*What is expected*.
Where does the string "distance" occur in the entries below? Copy every line where it does.

Collected data entries
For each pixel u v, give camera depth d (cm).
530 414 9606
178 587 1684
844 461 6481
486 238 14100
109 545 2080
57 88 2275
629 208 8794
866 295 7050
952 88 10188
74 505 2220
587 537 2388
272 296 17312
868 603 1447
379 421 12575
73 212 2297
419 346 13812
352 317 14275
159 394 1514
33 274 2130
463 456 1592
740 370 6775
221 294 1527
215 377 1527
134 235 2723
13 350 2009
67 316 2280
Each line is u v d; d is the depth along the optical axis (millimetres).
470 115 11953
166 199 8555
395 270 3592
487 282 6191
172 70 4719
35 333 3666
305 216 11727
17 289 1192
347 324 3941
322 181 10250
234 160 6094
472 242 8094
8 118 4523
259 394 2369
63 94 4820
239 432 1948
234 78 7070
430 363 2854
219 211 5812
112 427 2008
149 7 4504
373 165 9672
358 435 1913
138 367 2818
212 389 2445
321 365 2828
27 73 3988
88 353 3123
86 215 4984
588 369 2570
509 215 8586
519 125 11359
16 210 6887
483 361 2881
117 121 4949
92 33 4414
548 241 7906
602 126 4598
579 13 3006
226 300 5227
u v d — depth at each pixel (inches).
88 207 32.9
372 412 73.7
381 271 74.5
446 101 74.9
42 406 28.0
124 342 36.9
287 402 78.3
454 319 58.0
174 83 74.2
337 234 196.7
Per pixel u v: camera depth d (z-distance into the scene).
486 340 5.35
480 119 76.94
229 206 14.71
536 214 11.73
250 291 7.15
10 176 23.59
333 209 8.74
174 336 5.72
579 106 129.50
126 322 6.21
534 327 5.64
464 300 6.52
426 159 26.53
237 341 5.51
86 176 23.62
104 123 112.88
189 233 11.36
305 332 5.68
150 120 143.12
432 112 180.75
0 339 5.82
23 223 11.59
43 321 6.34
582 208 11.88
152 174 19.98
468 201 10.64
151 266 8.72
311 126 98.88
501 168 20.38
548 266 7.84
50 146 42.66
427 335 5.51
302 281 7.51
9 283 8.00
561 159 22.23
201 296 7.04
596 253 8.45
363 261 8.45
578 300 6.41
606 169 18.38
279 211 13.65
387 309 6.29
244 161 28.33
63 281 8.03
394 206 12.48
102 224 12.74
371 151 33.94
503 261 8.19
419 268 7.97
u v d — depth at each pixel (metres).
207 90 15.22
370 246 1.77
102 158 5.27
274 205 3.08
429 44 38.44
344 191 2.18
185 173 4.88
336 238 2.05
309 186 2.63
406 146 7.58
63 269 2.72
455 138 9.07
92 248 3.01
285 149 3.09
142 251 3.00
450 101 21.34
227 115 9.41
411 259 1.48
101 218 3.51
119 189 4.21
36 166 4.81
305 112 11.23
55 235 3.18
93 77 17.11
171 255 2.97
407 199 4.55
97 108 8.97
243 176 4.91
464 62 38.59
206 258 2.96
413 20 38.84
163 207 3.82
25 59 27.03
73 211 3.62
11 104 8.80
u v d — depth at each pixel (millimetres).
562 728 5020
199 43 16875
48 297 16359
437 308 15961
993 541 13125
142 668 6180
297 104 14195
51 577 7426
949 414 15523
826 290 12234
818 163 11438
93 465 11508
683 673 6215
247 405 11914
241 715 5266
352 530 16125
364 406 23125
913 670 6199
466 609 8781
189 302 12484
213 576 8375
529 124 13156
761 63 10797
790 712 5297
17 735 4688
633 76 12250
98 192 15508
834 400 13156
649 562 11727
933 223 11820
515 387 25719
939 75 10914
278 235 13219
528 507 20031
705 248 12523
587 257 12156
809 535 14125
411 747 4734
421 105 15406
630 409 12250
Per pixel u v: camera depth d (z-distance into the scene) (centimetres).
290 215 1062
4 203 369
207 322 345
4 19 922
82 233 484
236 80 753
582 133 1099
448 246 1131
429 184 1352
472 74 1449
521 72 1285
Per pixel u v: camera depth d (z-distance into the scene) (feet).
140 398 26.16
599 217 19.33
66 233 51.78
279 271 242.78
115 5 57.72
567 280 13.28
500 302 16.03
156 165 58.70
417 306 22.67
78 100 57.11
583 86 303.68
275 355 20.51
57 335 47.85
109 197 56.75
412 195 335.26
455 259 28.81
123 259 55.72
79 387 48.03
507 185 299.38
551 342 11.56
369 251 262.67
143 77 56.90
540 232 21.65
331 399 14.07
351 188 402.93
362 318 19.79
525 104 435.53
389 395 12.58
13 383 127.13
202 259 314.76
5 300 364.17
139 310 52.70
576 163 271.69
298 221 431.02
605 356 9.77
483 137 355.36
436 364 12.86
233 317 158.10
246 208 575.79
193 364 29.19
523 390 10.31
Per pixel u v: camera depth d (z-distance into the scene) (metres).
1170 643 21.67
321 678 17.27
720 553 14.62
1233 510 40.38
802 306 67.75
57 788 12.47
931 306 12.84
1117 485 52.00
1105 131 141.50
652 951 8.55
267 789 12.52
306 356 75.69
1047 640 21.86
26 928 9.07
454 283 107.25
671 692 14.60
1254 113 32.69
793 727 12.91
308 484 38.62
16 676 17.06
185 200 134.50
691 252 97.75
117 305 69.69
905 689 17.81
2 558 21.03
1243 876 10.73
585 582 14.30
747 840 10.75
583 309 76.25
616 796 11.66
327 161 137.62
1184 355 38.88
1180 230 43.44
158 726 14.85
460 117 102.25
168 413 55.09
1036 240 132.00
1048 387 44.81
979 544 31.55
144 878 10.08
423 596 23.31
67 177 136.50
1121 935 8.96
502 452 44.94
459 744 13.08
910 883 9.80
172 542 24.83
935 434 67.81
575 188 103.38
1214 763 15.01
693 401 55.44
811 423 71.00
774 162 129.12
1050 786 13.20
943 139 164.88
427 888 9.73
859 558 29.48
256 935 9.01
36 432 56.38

*Answer section*.
Per pixel u v: camera depth d (z-distance into the scene).
Per pixel u v: camera depth d (z-distance into the scene) (centimetres).
Per pixel u v: camera depth d (z-distance into the scene) (feet).
Per pixel u v: camera depth d (z-distance into the scene) (metres).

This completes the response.